By re-basing the S&P 500 in gold, we see the true magnitude of the equity cycle over the last 80 years. Although the dollar based series is volatile, the true size of swings in the S&P 500 has been masked by movements in the dollar.
The current equity bear market began in 2000 and still has room for a further fall, based on previous cycles. It will only be brought to an end through a renewal of the entrepreneurial zeal of the early 1980’s. A mind-set that led to big falls in government intervention in the economy.
Why Measure the S&P 500 in Gold?
The last 80 years has seen prolonged cycles of appreciation and depreciation of the S&P 500 in gold. Equities depreciate during times of economic difficulty, although this may not always be obvious when priced in dollars, and appreciate during times of growth. We have witnessed 3 shorter periods of equity depreciation in gold and 2 longer periods of equity outperformance.
Perhaps the most amazing fact is that the S&P 500 in gold stood at 1.1 ounces on October 1928, giving us a price higher than the ratio today. There has been a long stream of dividends since then, but the real price of the equity market is lower today than the level of 84 years ago!
The Bear Markets
Peak to fall: -90%
The S&P peaked in August 1929 at 1.58 ounces of Gold, before plunging 90% by February 1933 where it bottomed at 0.16 ounces. From there the equity market recovered somewhat back to 0.5 ounces. Unfortunately, this recovery was short-lived as the market halved again in the late 1930’s.
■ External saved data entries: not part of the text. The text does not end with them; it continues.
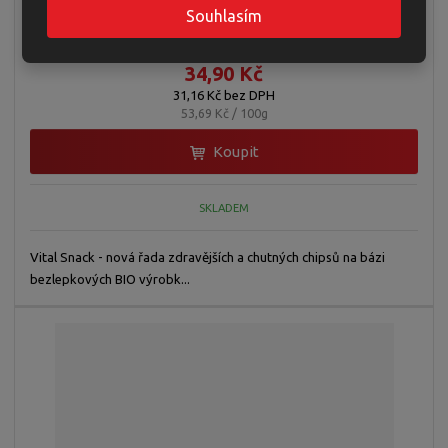
Souhlasím
ks
34,90 Kč
31,16 Kč bez DPH
53,69 Kč / 100g
Koupit
SKLADEM
Vital Snack - nová řada zdravějších a chutných chipsů na bázi
bezlepkových BIO výrobk...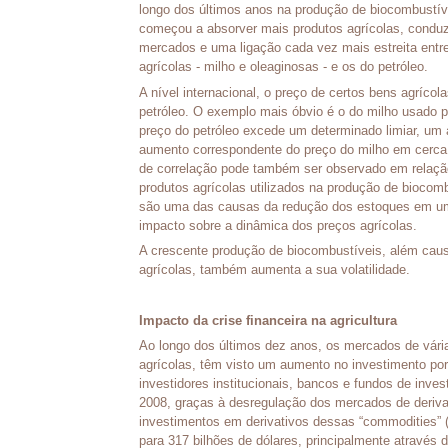
longo dos últimos anos na produção de biocombustív
começou a absorver mais produtos agrícolas, conduz
mercados e uma ligação cada vez mais estreita entr
agrícolas - milho e oleaginosas - e os do petróleo.
A nível internacional, o preço de certos bens agríco
petróleo. O exemplo mais óbvio é o do milho usado p
preço do petróleo excede um determinado limiar, u
aumento correspondente do preço do milho em cerca
de correlação pode também ser observado em relação 
produtos agrícolas utilizados na produção de biocom
são uma das causas da redução dos estoques em um
impacto sobre a dinâmica dos preços agrícolas.
A crescente produção de biocombustíveis, além cau
agrícolas, também aumenta a sua volatilidade.
Impacto da crise financeira na agricultura
Ao longo dos últimos dez anos, os mercados de vária
agrícolas, têm visto um aumento no investimento por
investidores institucionais, bancos e fundos de inv
2008, graças à desregulação dos mercados de deriva
investimentos em derivativos dessas “commodities” 
para 317 bilhões de dólares, principalmente através 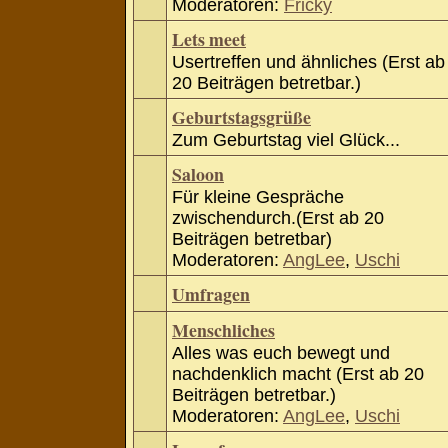
Moderatoren:
Fricky
Lets meet
Usertreffen und ähnliches (Erst ab
20 Beiträgen betretbar.)
Geburtstagsgrüße
Zum Geburtstag viel Glück...
Saloon
Für kleine Gespräche
zwischendurch.(Erst ab 20
Beiträgen betretbar)
Moderatoren:
AngLee
,
Uschi
Umfragen
Menschliches
Alles was euch bewegt und
nachdenklich macht (Erst ab 20
Beiträgen betretbar.)
Moderatoren:
AngLee
,
Uschi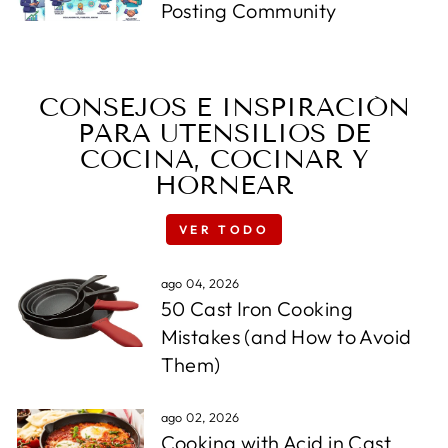
Posting Community
CONSEJOS E INSPIRACIÓN
PARA UTENSILIOS DE
COCINA, COCINAR Y
HORNEAR
VER TODO
ago 04, 2026
50 Cast Iron Cooking
Mistakes (and How to Avoid
Them)
ago 02, 2026
Cooking with Acid in Cast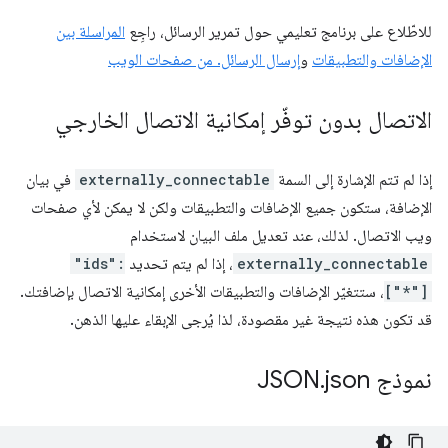
للاطّلاع على برنامج تعليمي حول تمرير الرسائل، راجِع
المراسلة بين
الإضافات والتطبيقات
و
إرسال الرسائل. من صفحات الويب
الاتصال بدون توفّر إمكانية الاتصال الخارجي
إذا لم تتم الإشارة إلى السمة
externally_connectable
في بيان
الإضافة، ستكون جميع الإضافات والتطبيقات ولكن لا يمكن لأي صفحات
ويب الاتصال. لذلك، عند تعديل ملف البيان لاستخدام
externally_connectable
، إذا لم يتم تحديد
"ids":
["*"]
، ستتغيّر الإضافات والتطبيقات الأخرى إمكانية الاتصال بإضافتك.
قد تكون هذه نتيجة غير مقصودة، لذا يُرجى الإبقاء عليها الذهن.
نموذج JSON
json
.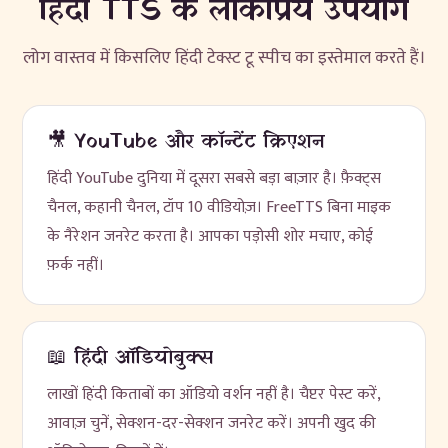
हिंदी TTS के लोकप्रिय उपयोग
लोग वास्तव में किसलिए हिंदी टेक्स्ट टू स्पीच का इस्तेमाल करते हैं।
🎥 YouTube और कॉन्टेंट क्रिएशन
हिंदी YouTube दुनिया में दूसरा सबसे बड़ा बाज़ार है। फ़ैक्ट्स
चैनल, कहानी चैनल, टॉप 10 वीडियोज़। FreeTTS बिना माइक
के नैरेशन जनरेट करता है। आपका पड़ोसी शोर मचाए, कोई
फ़र्क नहीं।
📖 हिंदी ऑडियोबुक्स
लाखों हिंदी किताबों का ऑडियो वर्शन नहीं है। चैप्टर पेस्ट करें,
आवाज़ चुनें, सेक्शन-दर-सेक्शन जनरेट करें। अपनी खुद की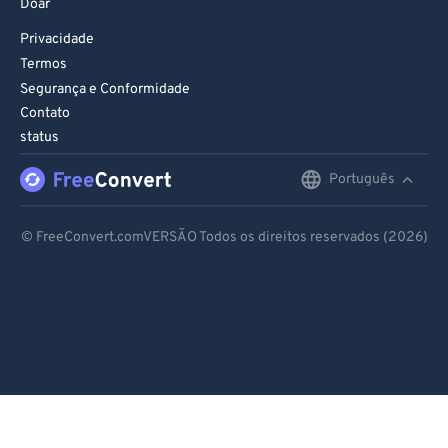
Doar
Privacidade
Termos
Segurança e Conformidade
Contato
status
Português
English
Deutsch
© FreeConvert.comVERSÃO Todos os direitos reservados (2026)
Español
Français
Português
Italiano
Dutch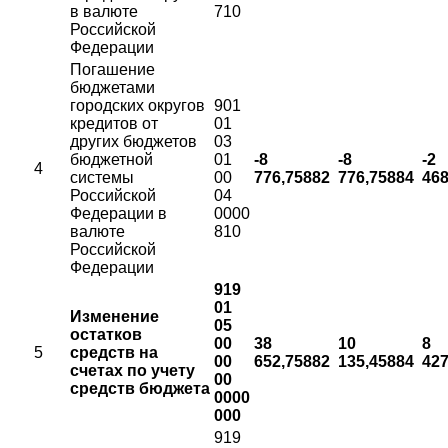
в валюте
710
Российской
Федерации
Погашение
бюджетами
городских округов
901
кредитов от
01
других бюджетов
03
бюджетной
01
-8
-8
-2
4
системы
00
776,75882
776,75884
46
Российской
04
Федерации в
0000
валюте
810
Российской
Федерации
919
01
Изменение
05
остатков
00
38
10
8
5
средств на
00
652,75882
135,45884
42
счетах по учету
00
средств бюджета
0000
000
919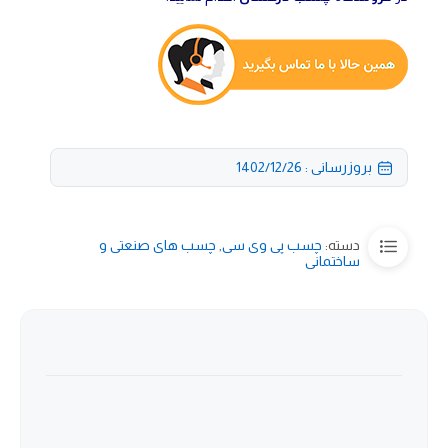
بروزرسانی : 1402/12/26
دسته:
چسب پی وی سی
,
چسب های صنعتی و
ساختمانی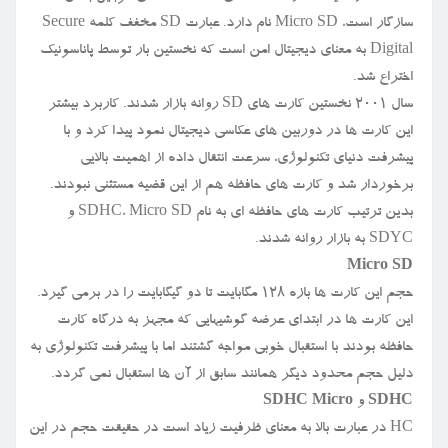
سازگار است، Micro SD نام دارد. عبارت SD مخفف کلمه Secure
Digital به معنای دیجیتال امن است که نخستین بار توسط پاناسونیک
اختراع شد.
سال ۲۰۰۱ نخستین کارت های SD روانه بازار شدند. کاربرد بیشتر
این کارت ها در دوربین های عکاسی دیجیتال نمود پیدا کرد و با
پیشرفت دنیای تکنولوژی، سرعت انتقال داده از اهمیت بالایی
برخوردار شد و کارت های حافظه هم از این قضیه مستثنی نبودند.
بدین ترتیب کارت های حافظه ای به نام SDHC، Micro SD و
SDYC به بازار روانه شدند.
Micro SD
حجم این کارت ها بازه ۱۲۸ مگابایت تا دو گیگابایت را در برمی گیرد.
این کارت ها در ابتدای عرضه گوشیهایی که مجهز به درگاه کارت
حافظه بودند با استقبال خوبی مواجه گشتند اما با پیشرفت تکنولوژی به
دلیل حجم محدود دیگر همانند سابق از آن ها استقبال نمی گردد.
SDHC
و
SDHC Micro
HC در عبارت بالا به معنای ظرفیت زیاد است در حقیقت حجم در این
The 1930’s was in many ways a similar decade to our own. Politicians attempted to engineer a recovery through intervention and inflation in the early 30’s, which failed. In saying that, the politicians of the 30’s would balk at the scale of fiscal and monetary intervention being undertaken today.
Peak to fall: -92%
The 1970’s is perhaps the most similar experience to today. The discipline of the Gold Standard was left behind, which opened the reins of politicians to try monetary and fiscal indiscipline. It failed; just as it is failing today!
During the 70’s bull-run in gold, the S&P 500 in gold peaked in April 1971 at 2.66 ounces. From there it was all downhill with a brief respite in 1975/76, when the S&P got back to 1 ounce of gold before falling back again. The peak to trough decline was 92%, with the market bottoming at 0.21 ounces at the end of the decade.
Peak to fall: -89%
The peak of the current market was reached in October 2000 at 5.4 ounces of gold. An intermediate low of 0.78 ounces was reached in February 2009 before a recovery was staged. However, much like the 1975/76 rebound, the S&P 500 has since fallen back and reached a new low of 0.62 ounces in August 2011. Thus far we have seen an 89% fall with scope for more.
The Bull Markets
Fall to peak: +1200%
The bottom of the S&P 500 was reached in April 1942 at 0.22 ounces of gold, in the middle of WW2. A long bull run then followed with equities topping out in November 1968 at 3.1 ounces. The total trough-to-peak advance of the S&P 500 in gold was 1200%.
This was a grand era of prosperity. The monetary experiments and interventionism of the 1930’s were forgotten. However, indiscipline started to creep in during the 1960’s that would form the root of the problems in the 1970’s.
Fall to peak: +2300%
The S&P 500 bottomed out in January 1980 at 0.17 ounces and then advanced for the next 20 years, reaching a peak of 5.1 ounces in December 1999. The total trough-to-peak advance was 2300%.
The whole basis for the 20 year bull-run was monetary and fiscal reform that was undertaken in the early 1980’s. Politicians turned against inflation as a way to deal with economic problems and rolled back state intervention in the economy.
Conclusion
Re-basing the S&P 500 in gold reveals the true swings experienced in the equity market. These huge cycles have gone on for decades and been driven by political & economic decision making.
So what can we learn about previous cycles and apply to our current time? The current equity bear market began in 2000. At current valuation, the S&P 500 in gold still has scope to fall further. The cycle will only be brought to an end through a renewal of the entrepreneurial zeal of the early 80’s. A zeal which brought about big falls in government intervention in the economy.